Indiana Law Journal

Document Type


Publication Date

Spring 2023

Publication Citation

98 Indiana Law Journal 1181 (2023)


The U.S. biotechnology industry got its start and grew to maturity over roughly three decades, beginning in the 1980s. During this period genes were patentable, and many gene patents were granted. University researchers performed basic research— often funded by the government—and then patented the genes they discovered with the encouragement of the Bayh-Dole Act, which sought to encourage practical applications of basic research by allowing patents on federally funded inventions and discoveries. At that time, when a researcher discovered the function of a gene, she could patent it such that no one else could work with that gene in the laboratory without a license. She had no right, however, to control genes in nature, including in human bodies. Universities licensed their researchers’ patents to industry, which brought in significant revenue for further research. University researchers also used gene patents as the basis for obtaining funding for start-up enterprises spun out of university labs.
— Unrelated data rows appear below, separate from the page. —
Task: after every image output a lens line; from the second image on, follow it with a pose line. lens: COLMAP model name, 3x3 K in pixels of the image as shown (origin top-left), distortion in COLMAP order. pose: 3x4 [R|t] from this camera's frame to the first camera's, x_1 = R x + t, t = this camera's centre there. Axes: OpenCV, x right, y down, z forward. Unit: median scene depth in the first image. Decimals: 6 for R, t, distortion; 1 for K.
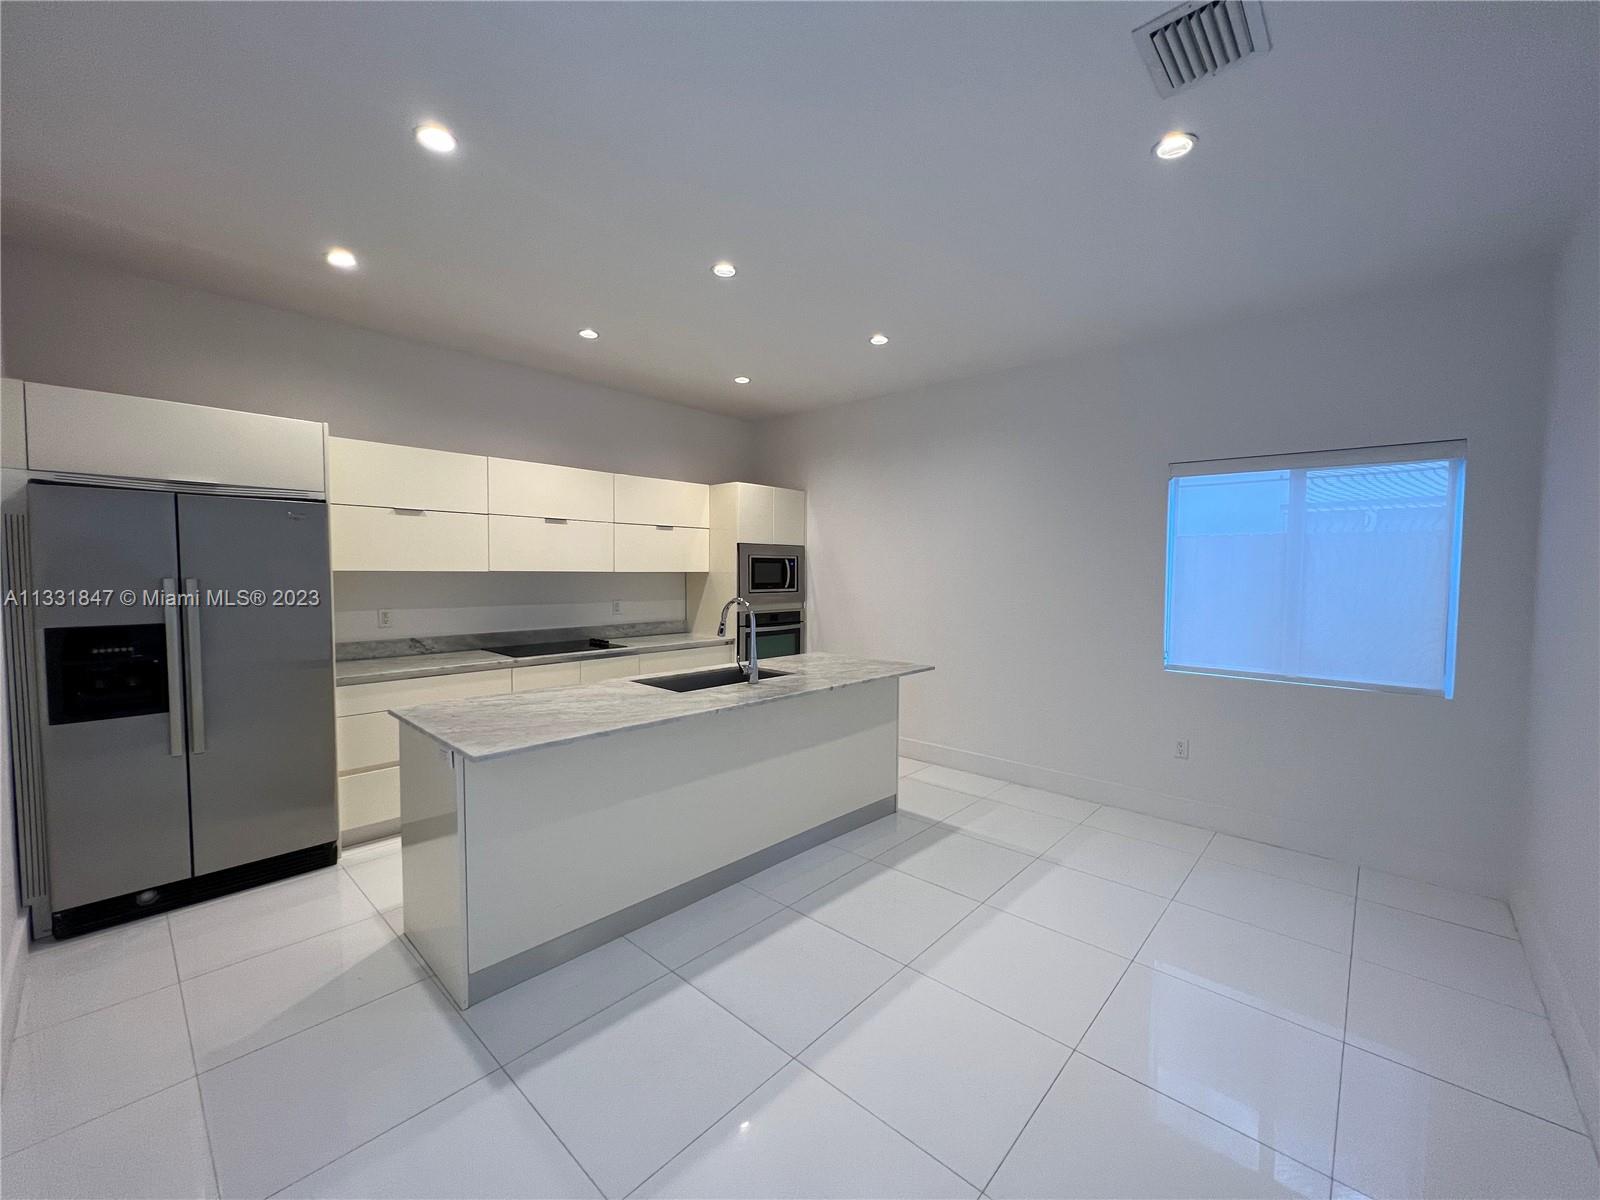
lens RADIAL K [[636.8, 0, 799.6], [0, 636.8, 603.2], [0, 0, 1]] dist [-0.001066, 0.000143]
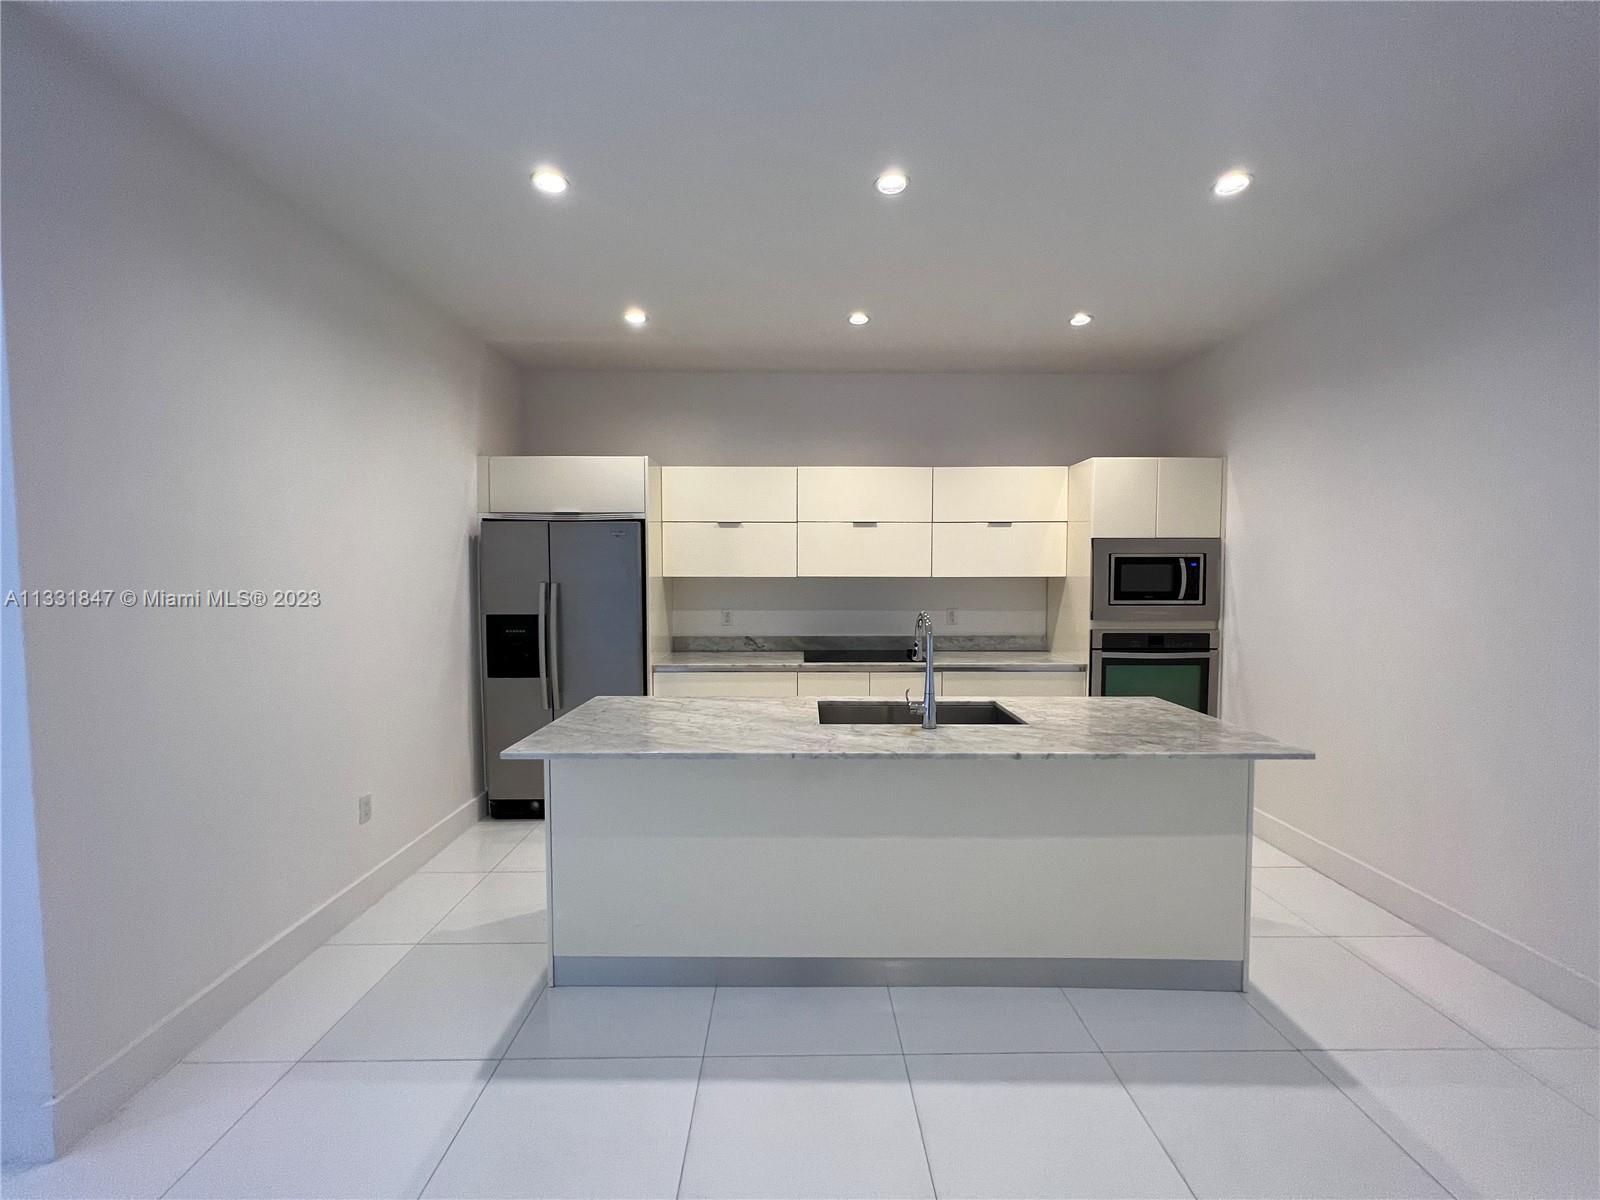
lens RADIAL K [[636.8, 0, 799.6], [0, 636.8, 603.2], [0, 0, 1]] dist [-0.001066, 0.000143]
pose [[0.685506, 0.027364, -0.727553, 0.265058], [-0.033281, 0.999427, 0.006232, -0.013243], [0.727306, 0.019941, 0.686024, 0.283243]]
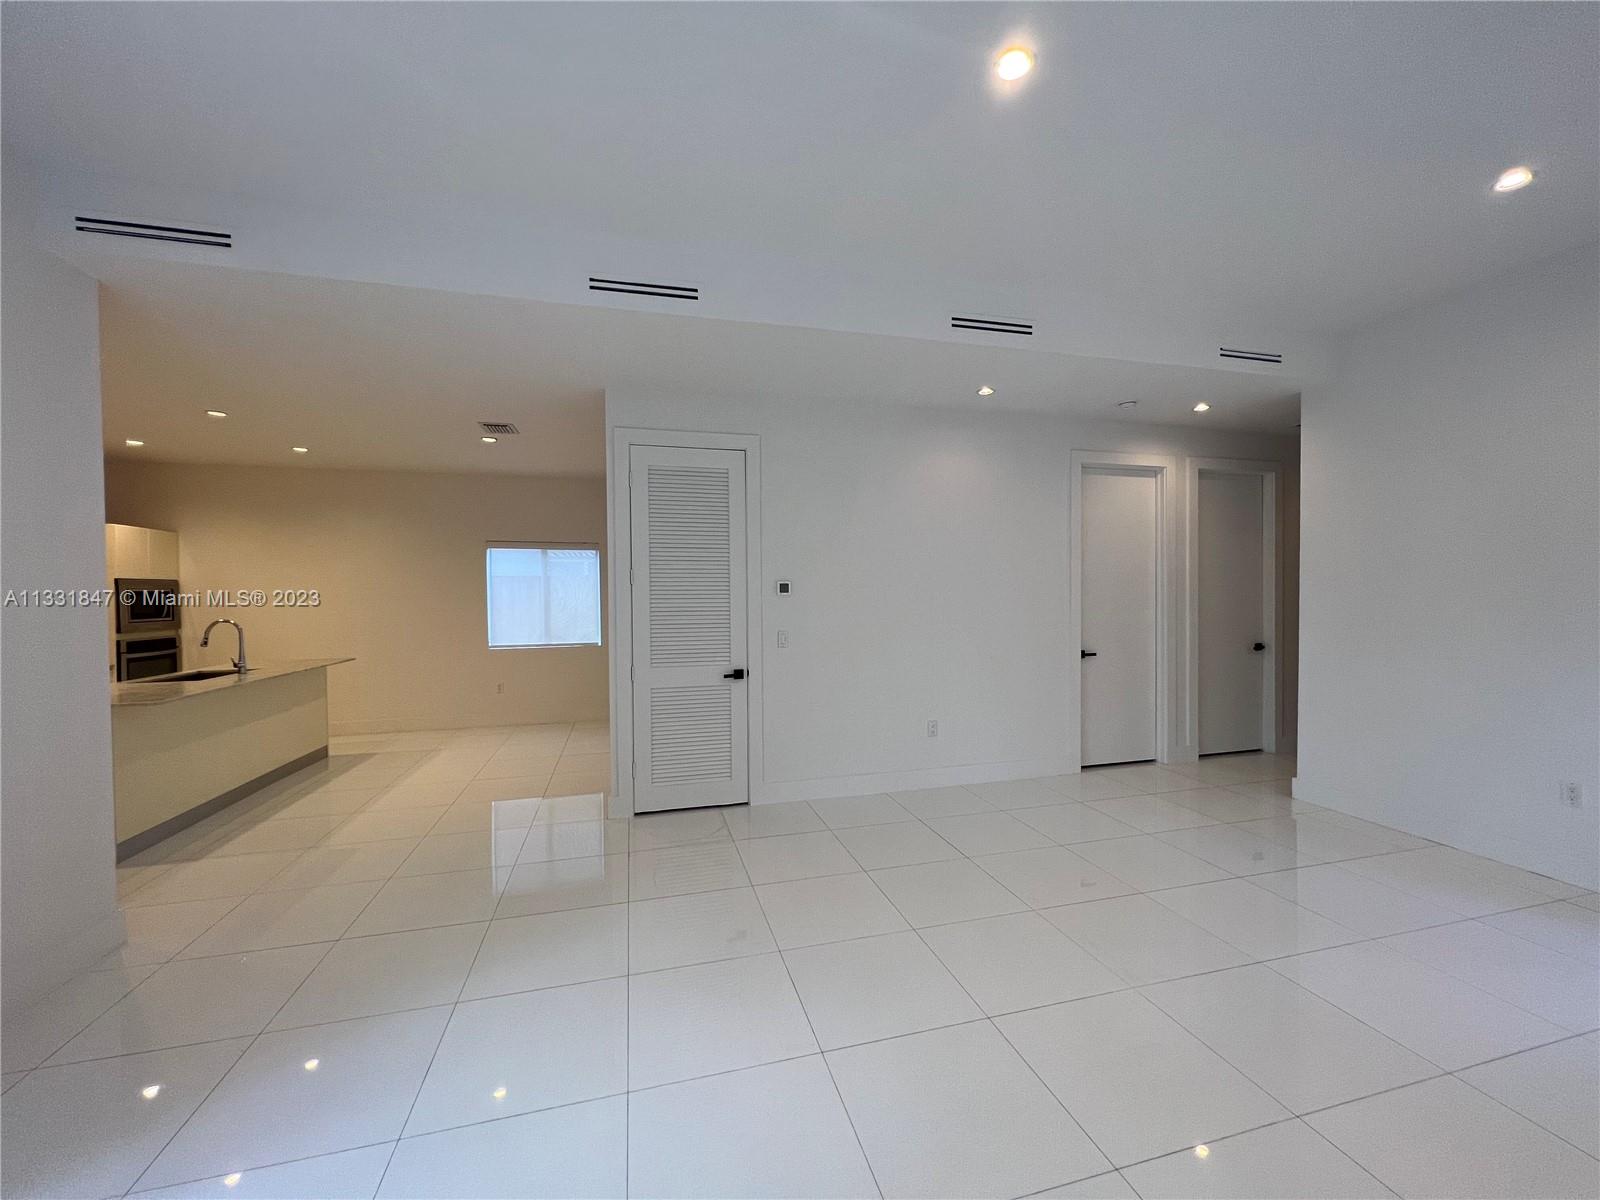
lens RADIAL K [[636.8, 0, 799.6], [0, 636.8, 603.2], [0, 0, 1]] dist [-0.001066, 0.000143]
pose [[0.534414, -0.023678, 0.844891, -0.492246], [0.054164, 0.998512, -0.006277, 0.025322], [-0.843486, 0.049117, 0.534901, -0.750491]]
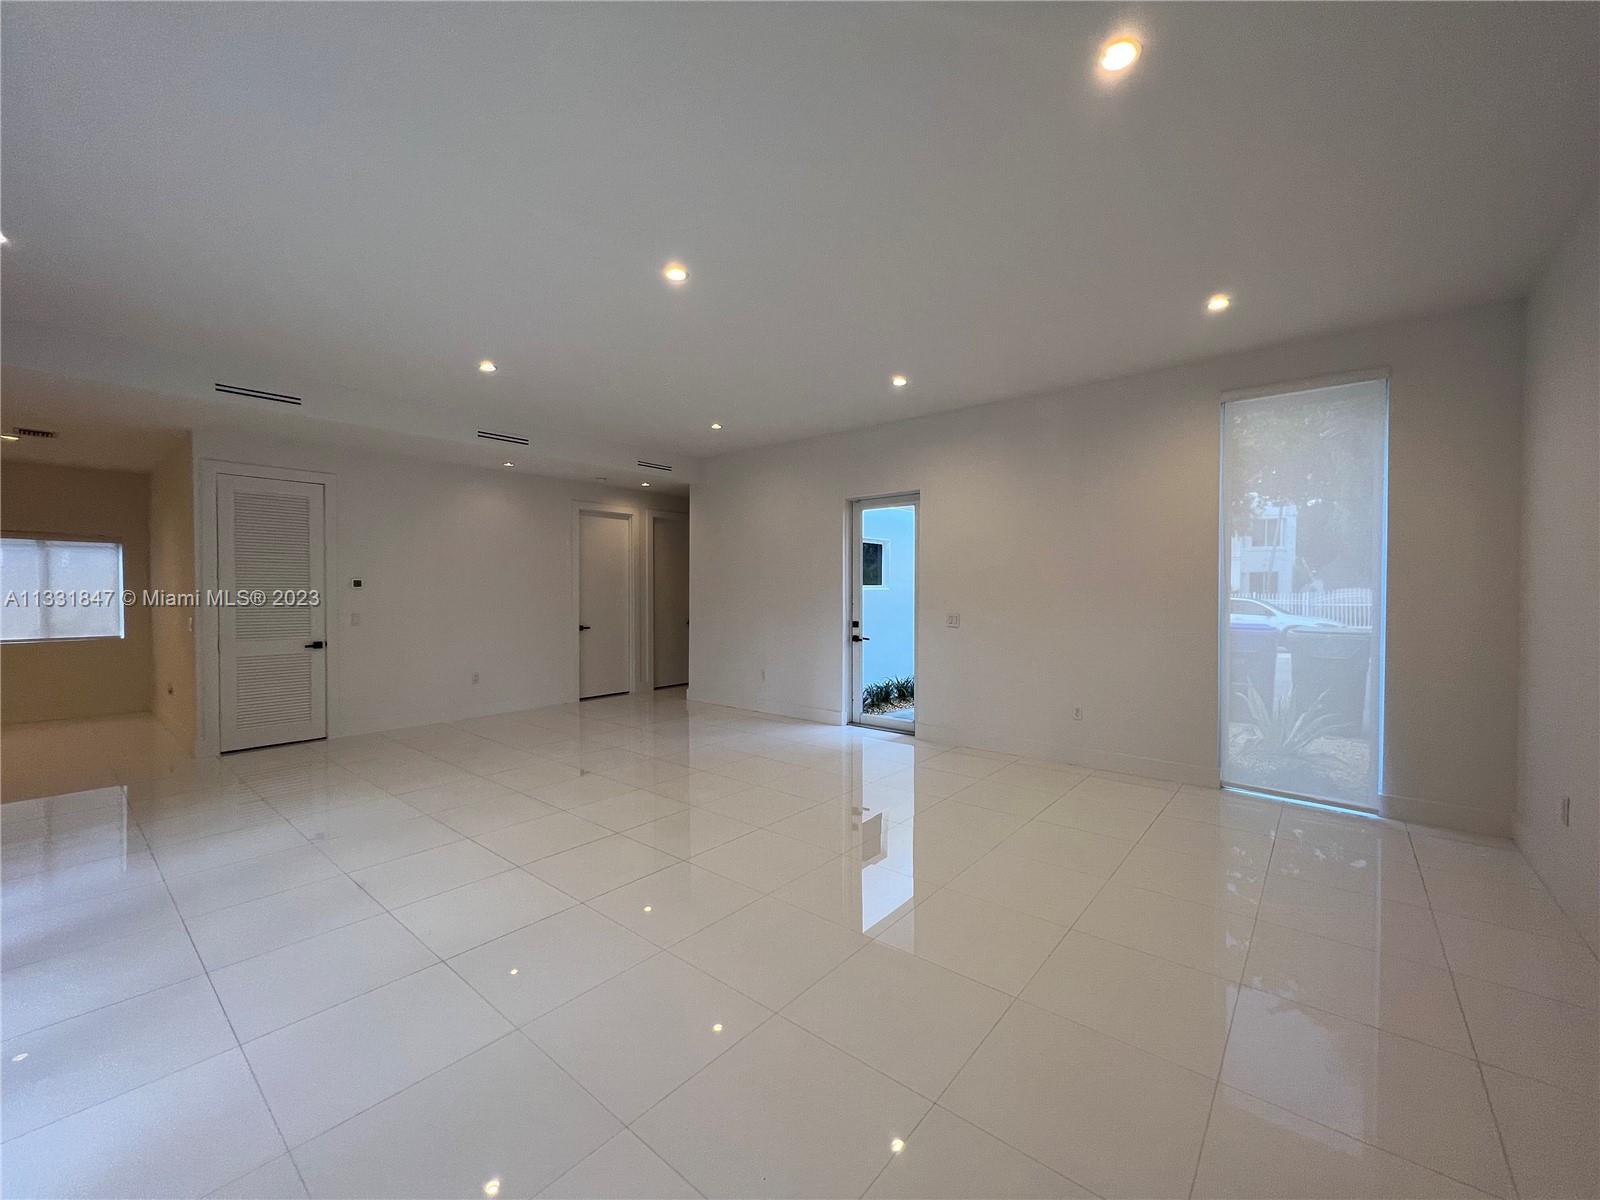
lens RADIAL K [[650.6, 0, 800.0], [0, 650.6, 600.0], [0, 0, 1]] dist [-0.000585, -0.000332]
pose [[-0.039760, -0.018152, 0.999044, -1.180090], [0.050269, 0.998533, 0.020143, 0.051833], [-0.997944, 0.051022, -0.038789, -1.141235]]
It was in this environment that many of today’s biotechnology companies started. In 2013, the Supreme Court held that naturally occurring genes could no longer be patented. This followed a 2012 decision that disallowed patents on many diagnostic processes. These decisions significantly changed the intellectual property protections in the biotechnology industry. Nevertheless, the industry has continued to grow and thrive. This Article investigates two questions. First, if some form of exclusive rights still applied to genes, would the biotech industry be even more robust, with more new entrants in addition to thriving, well-established companies? Second, does the current lack of protection for gene discoveries incentivize keeping such discoveries secret for the many years that it can take to develop a therapeutic based thereon—to the detriment of patients who could benefit from knowledge of the genetic associations, even before a treatment is developed? The Article concludes by analyzing what protection for discovering genetic associations, if any, will most increase social welfare.